Rendre la loi de 1905 plus efficace

Dans son contenu, la loi va se doter d’un volet préventif. « Il faudra travailler à plus de mixité sociale pour éviter le repli communautaire, donc de mélanger les populations dans les écoles et dans l’habitat« , indique Nicolas Cadène. A cela s’ajoute un volet répressif. La nouvelle loi va permettre de durcir certains points déjà acquis comme la fermeture de lieux de cultes « où seraient proférés des paroles qui appellent à des actions contraires à la loi« . Aujourd’hui par exemple, cette fermeture dure jusqu’à six mois, « mais celle-ci pourrait être prolongée« . Par ailleurs, le nouveau texte devrait rendre plus applicable certains principes hérités de 1905 (loi de Séparation des Eglises et de l’Etat), et en particulier les articles 4 et 5 de la loi sur les organisations des associations cultuelles et sur la police des cultes. L’objectif est d’opérer une distinction claire entre les associations qui gèrent du culte et celles qui font du social et du culturel. Or, aujourd’hui « de nombreuses associations musulmanes utilisent le système légal le plus simple : les associations loi de 1901, une manière d’échapper au contrôle de l’Etat, bien plus fort lorsqu’il s’agit d’associations cultuelles et diocésaine prévues dans le cadre des cultes« , explique Valentine Zuber.

L’autre grand volet de la loi concerne le financement des cultes et s’adresse à nouveau en premier lieu au culte musulman : « Que des Etats comme l’Arabie Saoudite ou le Qatar puissent financer l’islam de France peut donner une couleur assez fondamentaliste à cet islam. Pourtant, interdire le financement par des Etats étrangers pourrait avoir des répercussions sur les autres cultes. Le terrain est extrêmement complexe« , poursuit l’auteure de « La laïcité en débat. Au-delà des idées reçues » (Paris, Le Cavalier bleu, 2020).

Une politique d’exception vis-à-vis des musulmans ?
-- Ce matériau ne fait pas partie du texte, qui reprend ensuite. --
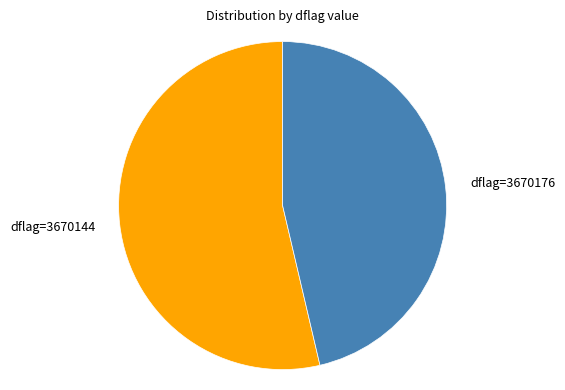

Count the number of slices in the pie.

2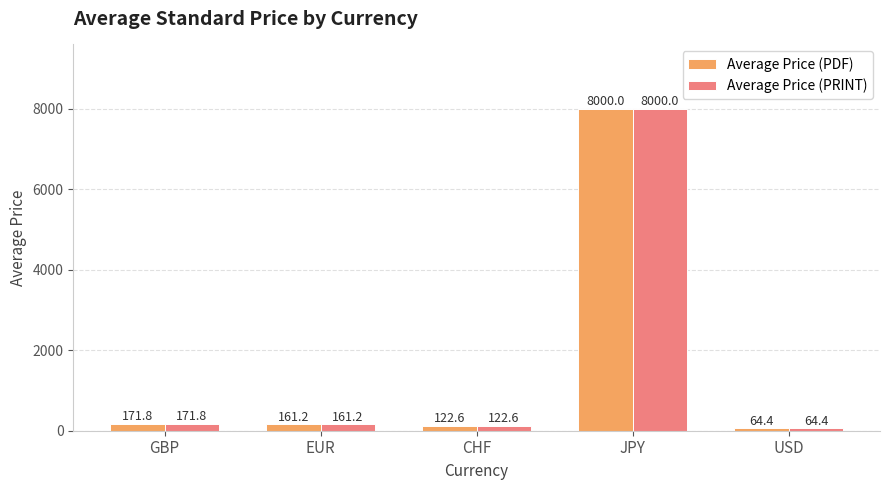

The value of Average Price (PRINT) at USD is 64.4. True or false?

True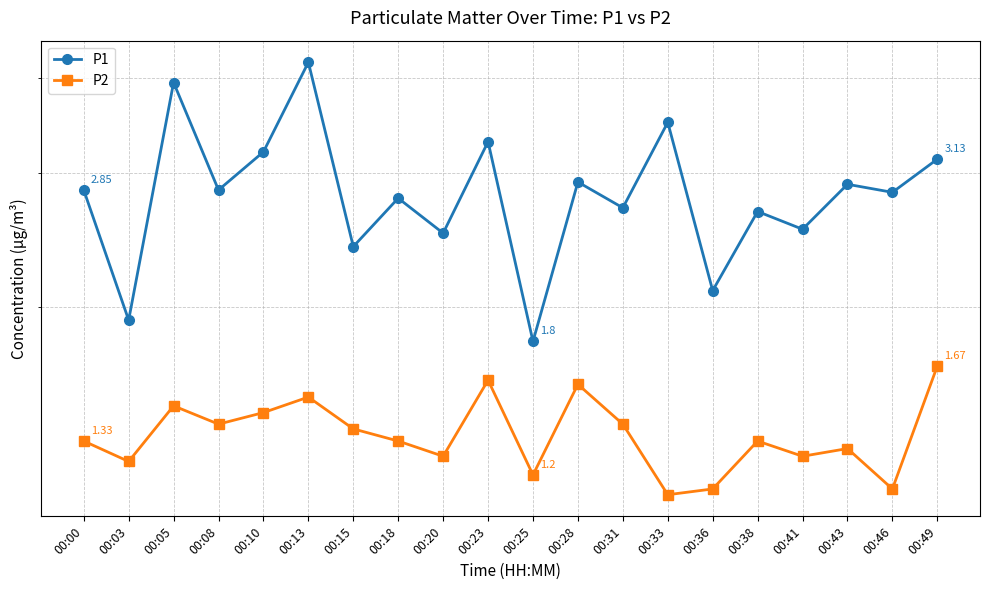

List the series in order of their peak value, lowest first.

P2, P1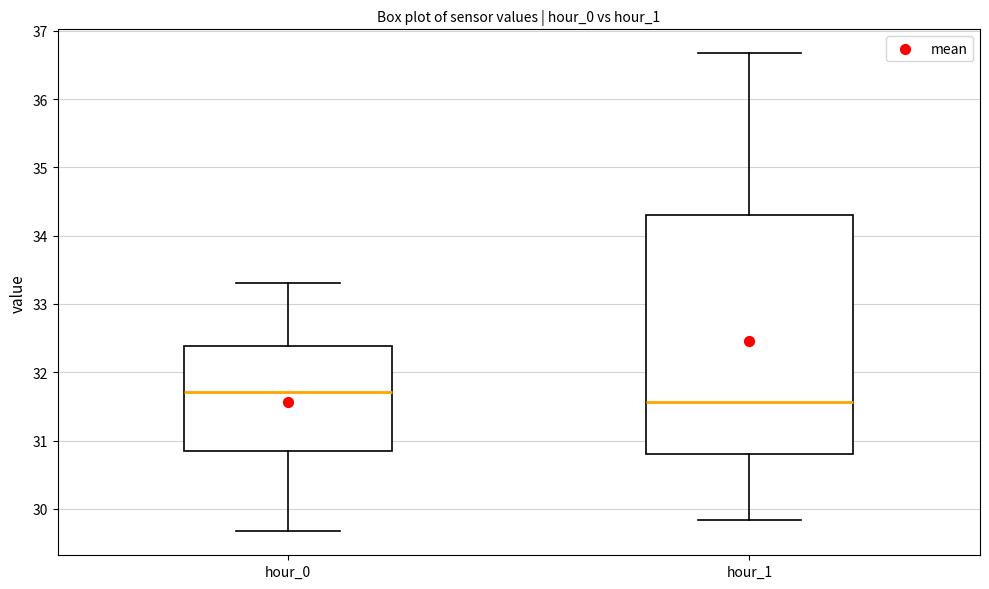

Where is the upper edge of the box for hour_1 on the y-axis? The values are not printed on the chart, so give them approximately, as read against the axis.

34.3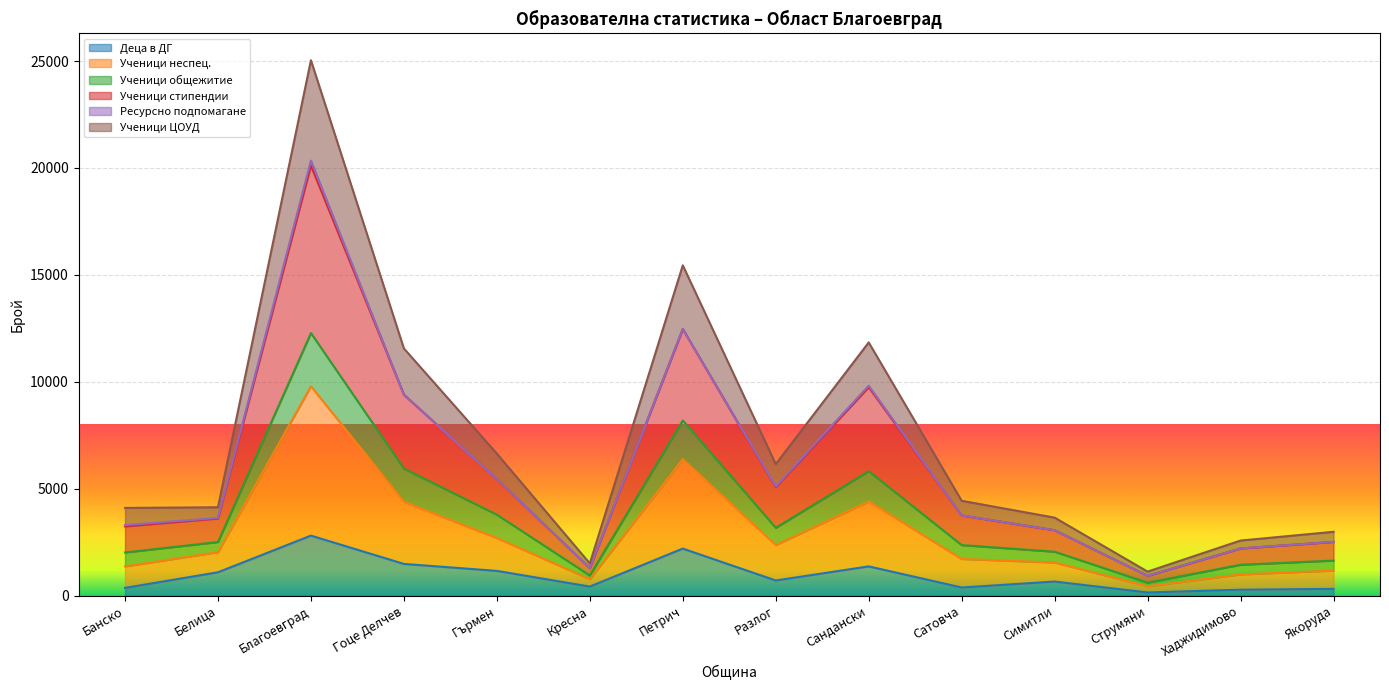

The value of Деца в ДГ at Гоце Делчев is 1486. True or false?

True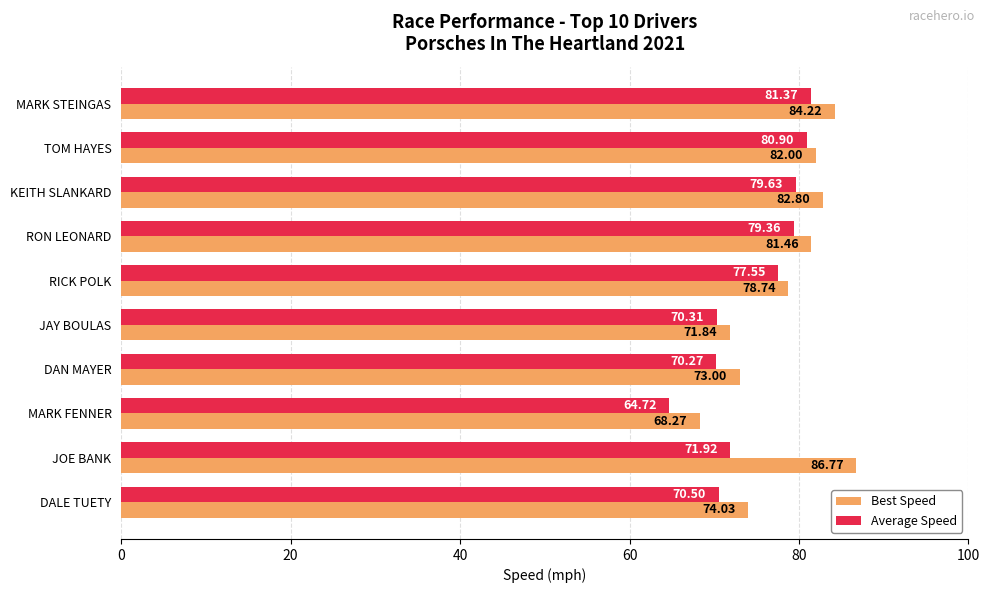

Which category has the highest value in the Best Speed series?

JOE BANK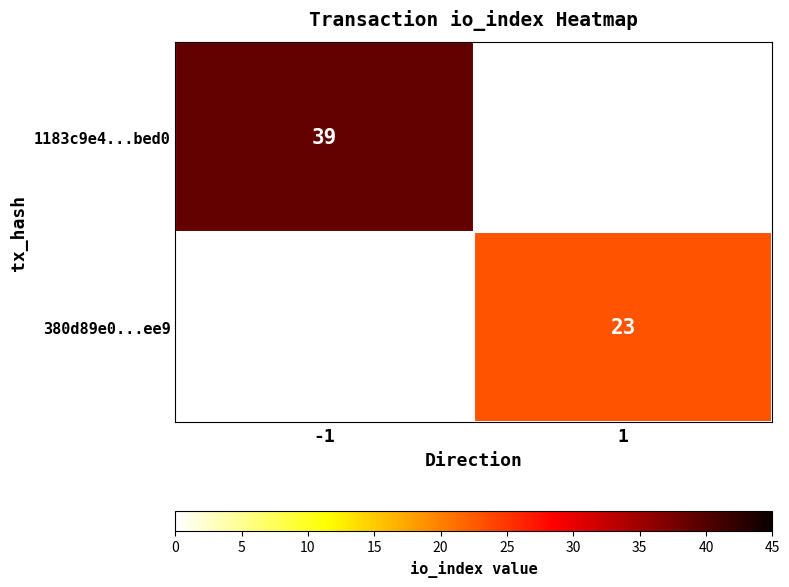

The value of 380d89e0...ee9 at 1 is 23. True or false?

True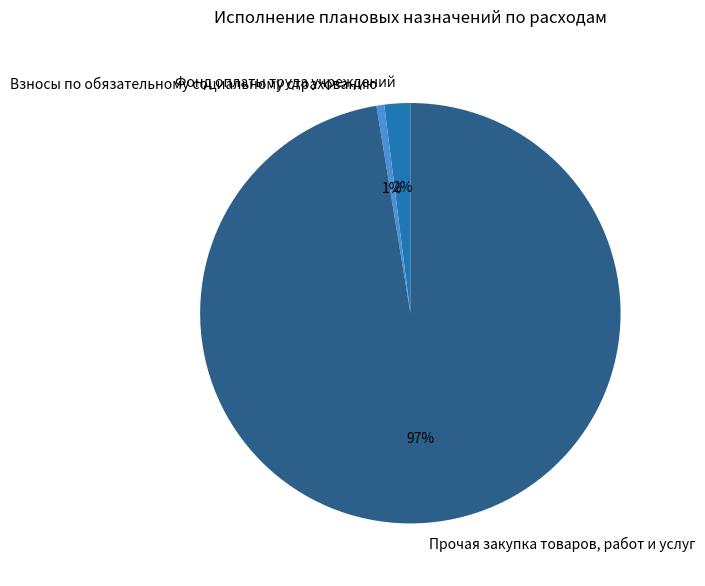

To the nearest percent, what is the combined percentage of Фонд оплаты труда учреждений and Прочая закупка товаров, работ и услуг?

99%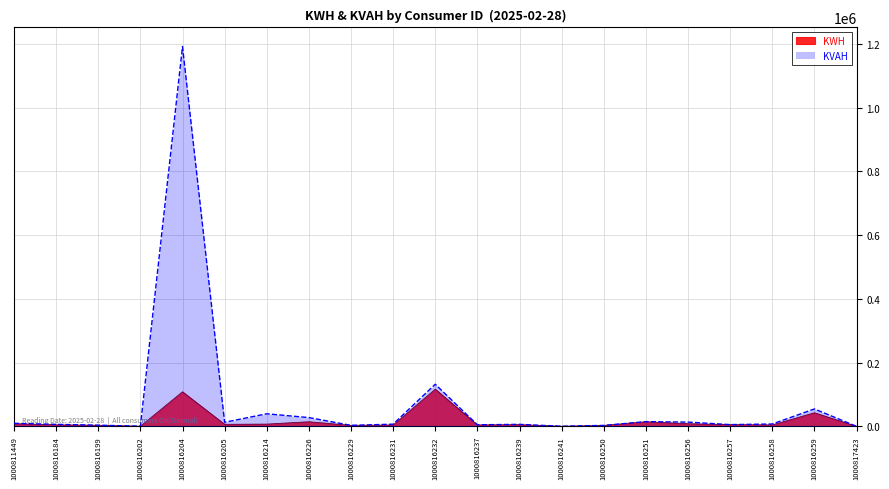

Is the value of KWH at 1000816239 greater than the value of KVAH at 1000816237?

Yes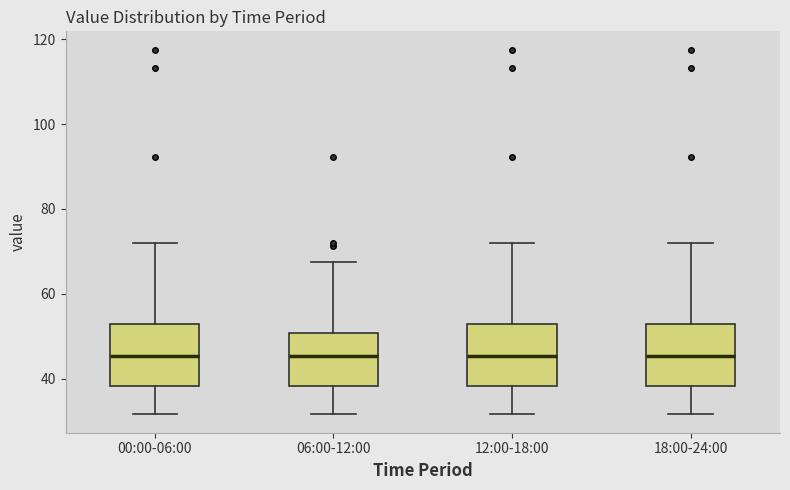

Where is the lower edge of the box for 00:00-06:00 on the y-axis? The values are not printed on the chart, so give them approximately, as read against the axis.

38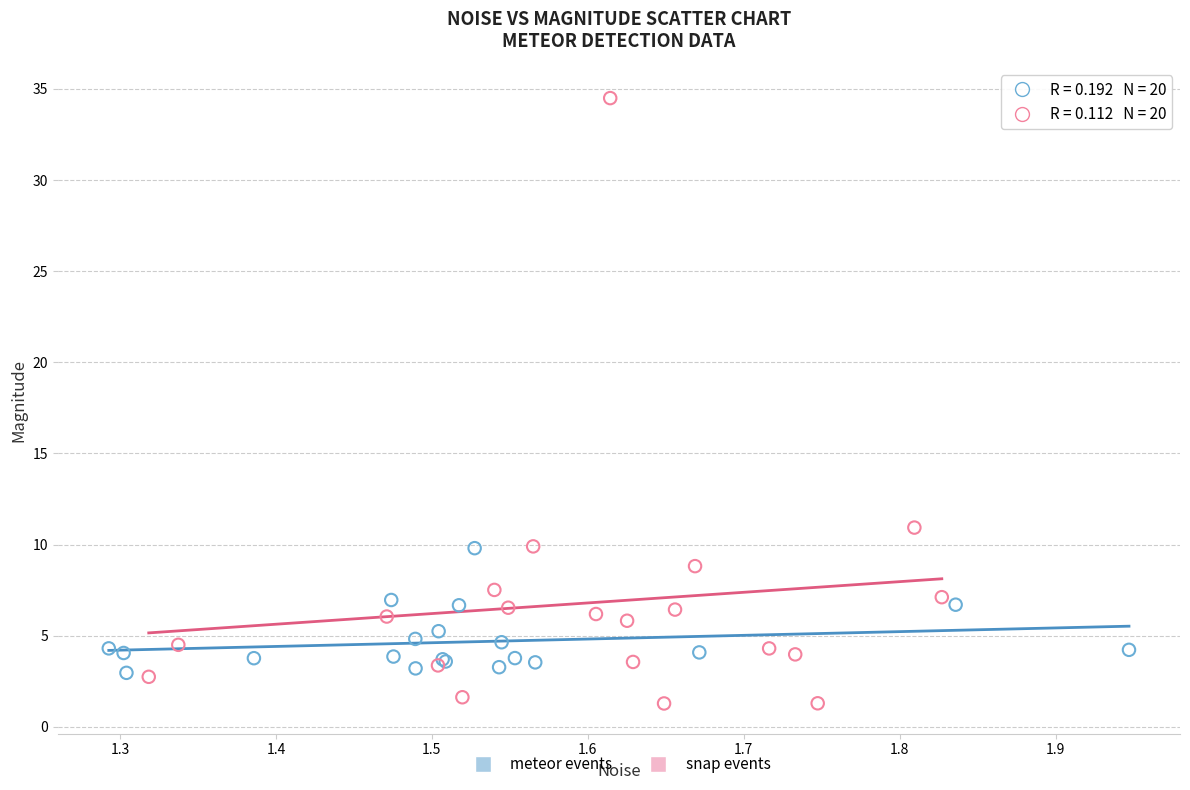

Which series contains the lowest Y value?

snap events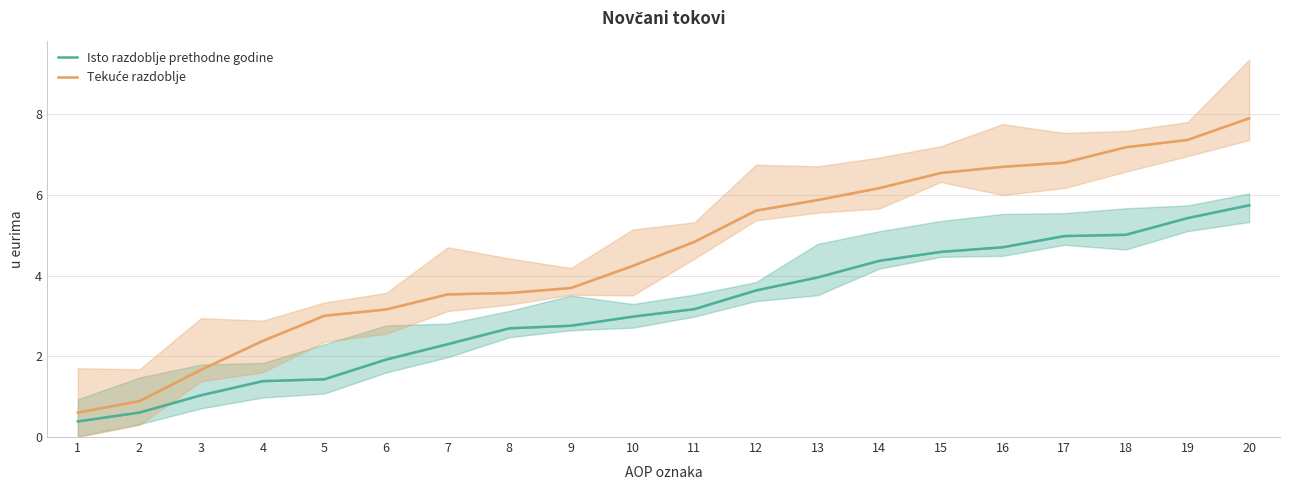

Reading right to left, list all the values displayed in this chart.

Isto razdoblje prethodne godine: 5.7	5.4	5.0	5.0	4.7	4.6	4.4	4.0	3.6	3.2	3.0	2.8	2.7	2.3	1.9	1.4	1.4	1.0	0.6	0.4
Tekuće razdoblje: 7.9	7.4	7.2	6.8	6.7	6.5	6.2	5.9	5.6	4.8	4.2	3.7	3.6	3.5	3.2	3.0	2.4	1.7	0.9	0.6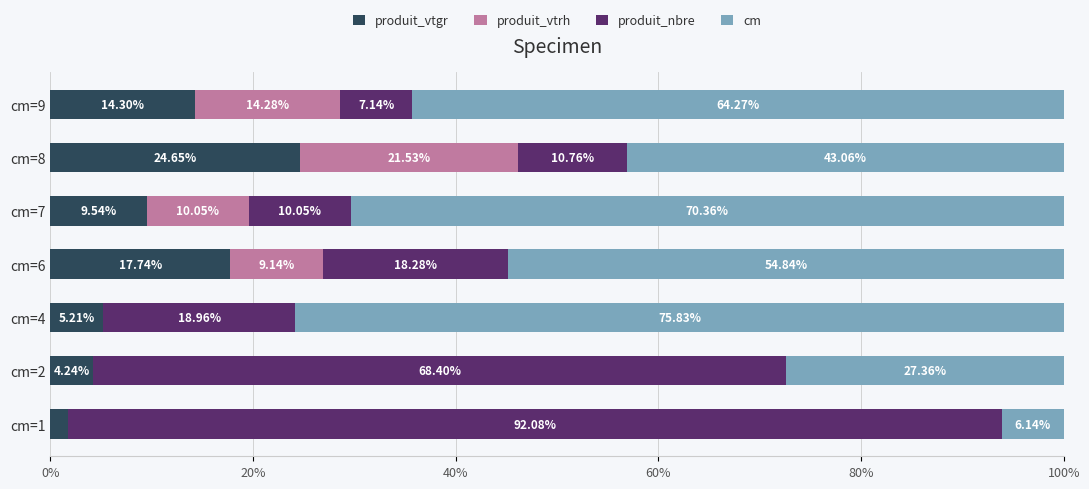

What is the total value across all series at cm=8?

100.0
En effet, de nombreuses personnalités politiques, surtout membres de l’opposition, dénoncent une politique d’exception vis-à-vis des musulmans comme la sénatrice centriste Nathalie Goulet, interrogée sur RFI : « L’idée de « séparatisme » fait peser la responsabilité de la séparation d’un seul côté, alors qu’à mon sens, les torts sont partagés. » Or, d’après Nicolas Cadène, l’objectif n’est pas de cibler une partie de la population : « Il ne peut pas y avoir de distinction de règles. Tous les citoyens doivent être traités exactement de la même façon entre eux, à égalité« .

Pourtant, selon Valentine Zuber, la loi qui semble de prime abord d’application générale, apparaît surtout motivée par le souci de lutte contre le radicalisme islamique et de maintien de l’ordre, soit un texte qui répondrait aux inquiétudes actuelles de la société. « On se retrouve dans le même cas de figure qu’en 2001 avec la loi sur les sectes (loi About-Picard, ndlr). L’Etat pour des motifs de lutte contre trouble à l’ordre public légitimes avec la menace terroriste, essaie d’intervenir pour empêcher ce genre d’acte. Seulement, ce type de dispositif rentre tout de suite en tension avec la liberté d’opinion, de croyance, d’expression, dans l’espace public garantis en 1905 et par les grands textes internationaux des droits de l’Homme que la France a ratifié« , souligne Valentine Zuber. Le risque encouru concerne le durcissement de la laïcité, notion dont tout l’échiquier politique se réclame désormais, de Marine Le Pen à Jean-Luc Mélenchon. « Aujourd’hui le principe juridique de la laïcité ne concerne que l’Etat et ses représentants. Les individus n’ont pas être laïcs, au contraire. Cette laïcité qui préserve nos libertés publiques, celles d’expression, d’opinion et de conviction, il faut continuer à la préserver« , résume Valentine Zuber. Reste donc pour le gouvernement à faire preuve de pédagogie et de transparence « pour ne pas laisser la place aux confusions », affirme Nicolas Cadène.